Saturday, August 18, 2012

Who needs friends when you've got vampires

Yesterday as I was stepping onto the bus, someone called my name.  I turned around and discovered two classmates from grad school who I have not seen in  a decade; they were accessorized with children who, as they are under ten, I have not met at all.  They now live in Maine, making chance encounters statistically unlikely.  Sadly the father of one friend passed away recently; they are in town this week for the funeral.

That was the beginning of a day so hectic that I fell asleep at my desk from 7:31 to 7:39, still not finished the tasks on my list.  Happily I got the second wind I needed to attend my favourite DJ's salsa dance and was invited to the after party at Fonda La Catrina, a delicious Mexican restaurant in Georgetown that last night hosted a fabulous local Cuban band.  (The musicians are local; the music is Cuban).

I landed in my bed at around midnight and had nine glorious hours of uninterrupted sleep.  All dream night long I ran into real and not-so-real people from my past.

***

I was in New York city visiting my real life best friend from high school.  Her apartment was in a new maze of tunnels under the subway system - all the highrises had been built up as far as they could go so now the city was building down.
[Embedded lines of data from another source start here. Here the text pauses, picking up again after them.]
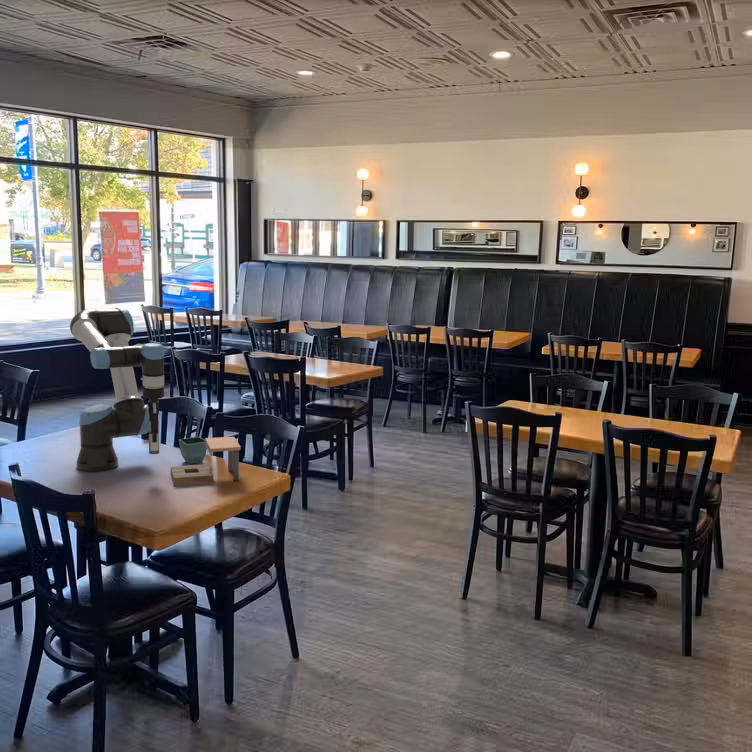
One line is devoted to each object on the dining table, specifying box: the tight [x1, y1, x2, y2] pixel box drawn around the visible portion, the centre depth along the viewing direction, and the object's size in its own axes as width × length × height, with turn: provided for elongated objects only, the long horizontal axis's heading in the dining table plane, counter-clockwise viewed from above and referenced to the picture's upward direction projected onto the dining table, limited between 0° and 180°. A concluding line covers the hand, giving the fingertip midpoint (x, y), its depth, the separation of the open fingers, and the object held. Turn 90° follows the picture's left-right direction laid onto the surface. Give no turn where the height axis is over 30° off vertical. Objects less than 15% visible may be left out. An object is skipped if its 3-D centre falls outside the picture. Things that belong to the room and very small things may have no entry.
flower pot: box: [178, 436, 208, 465], centre depth 303 cm, size 9×9×9 cm
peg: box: [148, 420, 160, 455], centre depth 279 cm, size 4×4×12 cm
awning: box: [204, 436, 242, 482], centre depth 287 cm, size 15×11×13 cm
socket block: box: [170, 463, 214, 487], centre depth 284 cm, size 14×14×3 cm
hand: (154, 448), depth 280 cm, fingers closed on peg, 3 cm apart
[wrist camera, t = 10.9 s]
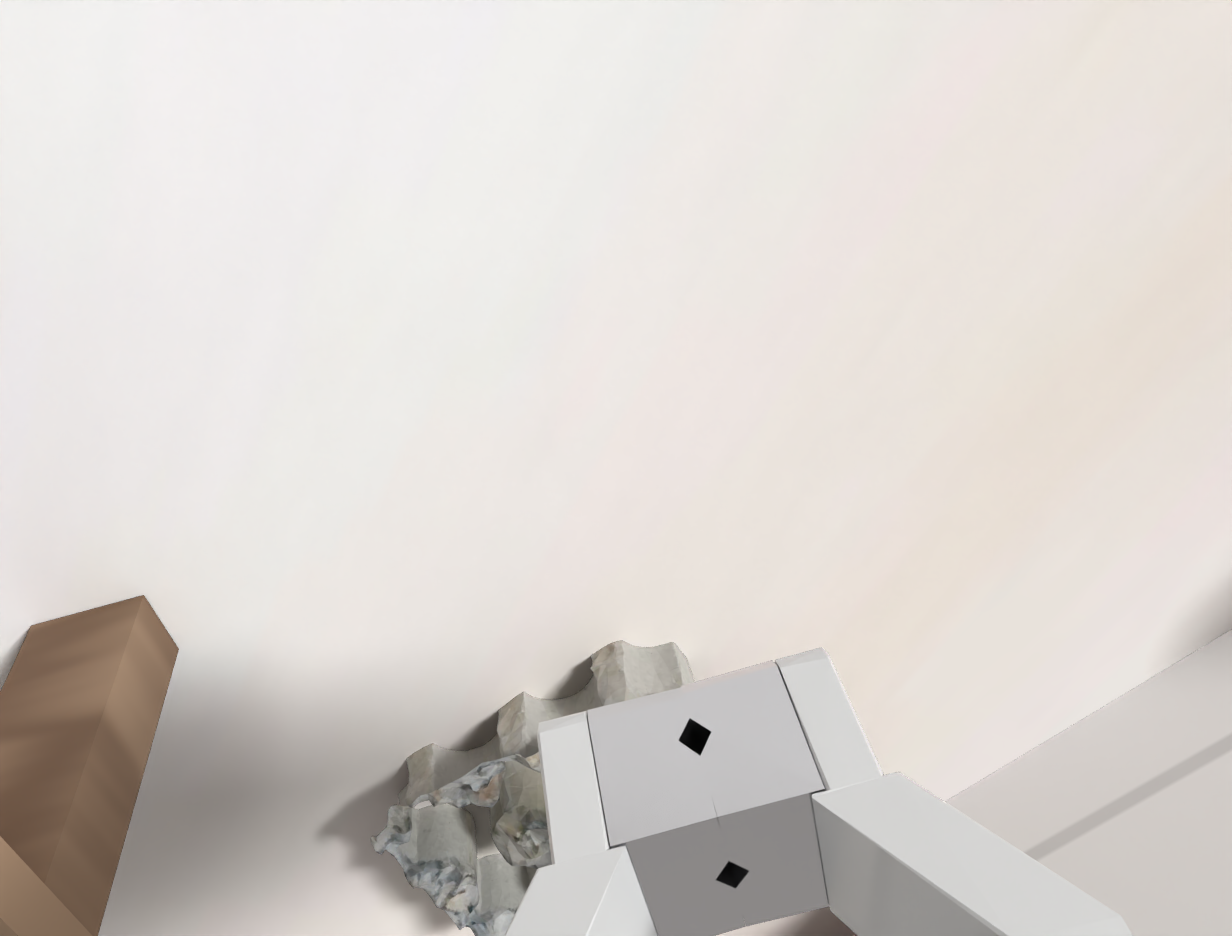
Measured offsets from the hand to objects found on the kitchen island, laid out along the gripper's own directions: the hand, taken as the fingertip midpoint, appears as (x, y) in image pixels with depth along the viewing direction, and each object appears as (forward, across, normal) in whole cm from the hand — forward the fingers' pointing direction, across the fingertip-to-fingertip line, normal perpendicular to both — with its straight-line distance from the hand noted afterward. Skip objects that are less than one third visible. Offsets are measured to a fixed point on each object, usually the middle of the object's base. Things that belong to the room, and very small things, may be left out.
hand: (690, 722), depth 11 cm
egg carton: (+15, +4, +18) cm, 23 cm away
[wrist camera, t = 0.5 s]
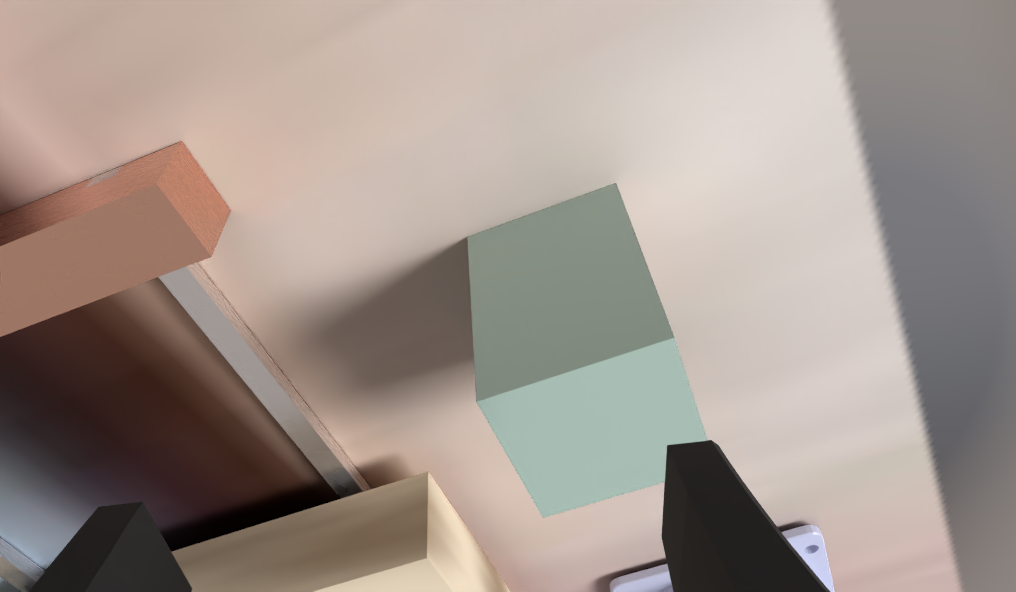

The advantage to the underground apartments was that they were cheap and very convenient to subway stops; the disadvantage was the rats.

My friend took me into her parlor, a sloping dirt-packed tunnel decorated with a single naked bulb in the shape of a "W".  The ceiling was so low that I couldn't stand and look her in the face but had to crouch and stare in her direction, while burning the letter "W" deeply into my retinas.  I began to have difficulty breathing and she pulled me out into the main hall where the landlord happened to be standing.  "Panic attack?" he asked, his tone matter-of-fact.  My friend nodded.  "Some people just can't handle the claustrophobia." He sighed and shrugged his shoulders, a gesture I decided to interpret as empathy rather than apathy.

I was a surveyor for a company that was building entire cities in undeveloped, supposedly unpopulated, areas all along the eastern seaboard.  I left New York by train, then took a powerboat and finally a canoe to reach the back swamps of Virginia where I was raised*.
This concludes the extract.